Poursuivez le texte sur l'influence de McKinsey dans les décisions du gouvernement en reprenant juste après sa dernière phrase.

TEXTE SOURCE:
..............................

Pour mesurer l’influence supposée de McKinsey, il est intéressant de chercher des décisions du gouvernement prises à la suite du passage du cabinet de conseil.

Le dossier d’archive révélateur

Il est particulièrement difficile de trouver des décisions du gouvernement qui suivent les conseils de McKinsey. Pour ce faire, il faut à la fois avoir les rapports McKinsey, repérer les conseils qu’il contient, et chercher les projet de lois, décrets, arrêtés ou autres décisions du gouvernement qui contiendrait les propositions de McKinsey. Chose pratiquement impossible.

Heureusement, les archives peuvent nous aider, mais sans même devoir les lire. En effet, les archives sont constitué par dossier. Lorsqu’un fonctionnaire doit archiver ses documents, il archive le dossier entier. Grâce à cela, il est possible de retrouver des rapports McKinsey ainsi que les décisions que le gouvernement à pris suite aux rapports ! C’est rare, mais possible.

Nous pouvons retrouver des décisions du gouvernement prises suite à des rapports McKinsey surtout dans les archives du Secrétariat Général du Gouvernement. Le SGG est le réacteur nucléaire du gouvernement. Très central, tous les dossiers passent par lui.

C’est comme cela que j’ai pu retrouver dans les Archives Nationales un dossier (sous la côte 19840559/112) qui contenait les documents suivants :

  • « Rapport de la société Mac Kinsey : rapport préliminaire de la société Mac Kinsey 1, décembre 1972 ; plan et documents de travail, réunions, 1973 ; rapport d’étude de l’inspection générale du ministère de l’Education Nationale sur le prix de revient du marché passé avec la société Mac Kinsey, mai 1974. »
  • « Projet d’arrêté (1973) relatif à l’organisation de l’administration centrale du ministère de l’Education Nationale. »
  • « Elaboration des décrets d’organisation (1974) puis de réorganisation (1975-1976) du secrétariat d’Etat aux Universités. »

Vous reconnaitrez le rapport sur le prix de revient du marché de l’Éducation Nationale que j’ai cité à plusieurs reprises dans les précédents articles. A la suite des rapports McKinsey, on retrouve un projet d’arrêté et des décrets sur l’organisation de l’administration centrale du ministère de l’Éducation Nationale. Le lien est clairement établi.

L’histoire se répète

Il y a quelques mois, en octobre 2023, j’ai repéré des rapports produits par McKinsey en 2022. Le marché public portait sur l’élaboration d’un « Plan économies budgétaires liées aux achats pour des opérateurs » pour le Ministère de l’économie. J’ai demandé d’obtenir une copie des rapports, comme le permet le droit d’accès aux documents administratifs. Le ministère m’a transmis de nombreux documents exclusifs : 22 rapports en tout.

..............................

DOCUMENTS FOURNIS:
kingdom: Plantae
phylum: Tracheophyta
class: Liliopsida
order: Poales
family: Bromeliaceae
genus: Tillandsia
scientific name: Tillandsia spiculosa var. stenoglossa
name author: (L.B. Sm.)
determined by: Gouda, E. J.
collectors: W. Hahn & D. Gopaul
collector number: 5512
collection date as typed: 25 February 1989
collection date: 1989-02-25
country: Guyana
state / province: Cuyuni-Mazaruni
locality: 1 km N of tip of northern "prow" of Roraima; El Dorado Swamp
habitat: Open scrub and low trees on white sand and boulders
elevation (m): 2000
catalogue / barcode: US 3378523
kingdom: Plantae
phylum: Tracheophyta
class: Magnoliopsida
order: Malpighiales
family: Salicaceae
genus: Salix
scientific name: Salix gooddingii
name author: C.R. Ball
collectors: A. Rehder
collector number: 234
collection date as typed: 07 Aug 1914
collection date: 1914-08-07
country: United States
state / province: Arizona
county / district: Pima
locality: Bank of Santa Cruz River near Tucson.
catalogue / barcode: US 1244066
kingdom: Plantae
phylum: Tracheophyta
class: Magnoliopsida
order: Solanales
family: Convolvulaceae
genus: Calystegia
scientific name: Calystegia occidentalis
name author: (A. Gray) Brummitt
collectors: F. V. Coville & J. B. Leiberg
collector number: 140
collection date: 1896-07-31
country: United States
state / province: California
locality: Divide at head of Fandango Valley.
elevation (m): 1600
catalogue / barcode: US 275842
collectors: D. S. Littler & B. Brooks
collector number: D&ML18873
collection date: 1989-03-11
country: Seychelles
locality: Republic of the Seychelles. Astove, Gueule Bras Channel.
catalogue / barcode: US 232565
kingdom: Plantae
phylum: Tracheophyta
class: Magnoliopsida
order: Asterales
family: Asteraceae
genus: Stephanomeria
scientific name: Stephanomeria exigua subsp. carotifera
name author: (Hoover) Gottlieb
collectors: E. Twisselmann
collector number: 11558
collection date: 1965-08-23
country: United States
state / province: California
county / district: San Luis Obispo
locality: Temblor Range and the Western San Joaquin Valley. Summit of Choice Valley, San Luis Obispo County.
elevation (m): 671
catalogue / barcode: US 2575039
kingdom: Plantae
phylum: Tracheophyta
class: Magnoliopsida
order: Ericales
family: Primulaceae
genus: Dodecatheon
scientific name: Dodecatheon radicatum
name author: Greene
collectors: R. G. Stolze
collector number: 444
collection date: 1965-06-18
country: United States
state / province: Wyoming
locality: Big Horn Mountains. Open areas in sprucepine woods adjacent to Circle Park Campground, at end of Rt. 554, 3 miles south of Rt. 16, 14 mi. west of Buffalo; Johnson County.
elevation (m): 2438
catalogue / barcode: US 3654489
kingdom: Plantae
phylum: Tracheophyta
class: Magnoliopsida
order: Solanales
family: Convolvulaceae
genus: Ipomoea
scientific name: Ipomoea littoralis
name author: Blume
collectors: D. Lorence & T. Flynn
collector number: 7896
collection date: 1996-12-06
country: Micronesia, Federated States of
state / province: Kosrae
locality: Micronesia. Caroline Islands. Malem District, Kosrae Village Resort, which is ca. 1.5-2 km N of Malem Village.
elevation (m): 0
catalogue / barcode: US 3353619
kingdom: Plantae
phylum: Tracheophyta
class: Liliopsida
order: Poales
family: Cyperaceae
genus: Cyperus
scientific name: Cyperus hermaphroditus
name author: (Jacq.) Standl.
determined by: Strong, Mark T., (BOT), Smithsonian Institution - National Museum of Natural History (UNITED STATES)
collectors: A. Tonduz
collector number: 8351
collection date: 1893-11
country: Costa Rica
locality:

..............................

RÉPONSE ATTENDUE:
Parmi ces documents, j’ai pu identifier au moins une mesure proposée par McKinsey qui a été suivie par le gouvernement. Dans le document « Plan achat de l’État sur le volet des opérateurs, Diagnostic de l’établissement public du Centre National des Œuvres Universitaires et Scolaires (CNOUS) », j’ai pu identifier que McKinsey propose « d’étendre le périmètre d’intervention de la centrale d’achat du CNOUS ».

Sur le fonds, plusieurs arguments sont avancés qu’on ne va pas détailler ici (slides 51 et 52 du document). Sur la forme, les consultant ont écrit « Notre préconisation : lancer dès à présent la démarche d’extension sans attendre la phase 2 du PAE ». Ainsi, il est conseillé d’aller vite et de ne pas attendre la phase 2 du plan. En effet, ces livrables concernent la première phase sur trois phases.

Comme vous pouvez vous y attendre, j’ai retrouvé cette exacte proposition dans une décisions du gouvernement. Plus précisément, c’est dans la loi de finance pour 2024 qu’on retrouve à l’article 239 l’extension du périmètre de la centrale d’achat du CNOUS. Cependant, pas de chance, comme le rapportait l’agence de presse AEF, cette disposition a été jugée non conforme à la constitution (pour cavalier législatif) par le Conseil constitutionnel (paragraphe 140 et suivants de sa décision).

Comme on l’a vu, on peut trouver des décisions prises par le gouvernement suite à des conseils de consultants de McKinsey. En toute logique, ces conseils proviennent de McKinsey : au début des rapports il est d’ailleurs bien précisé que « Les analyses et préconisations qu’il comporte sont celles des consultants. » Mais le marché public est cadré par le gouvernement qui pourrait simplement avoir besoin de ces analyses pour justifier ses décisions.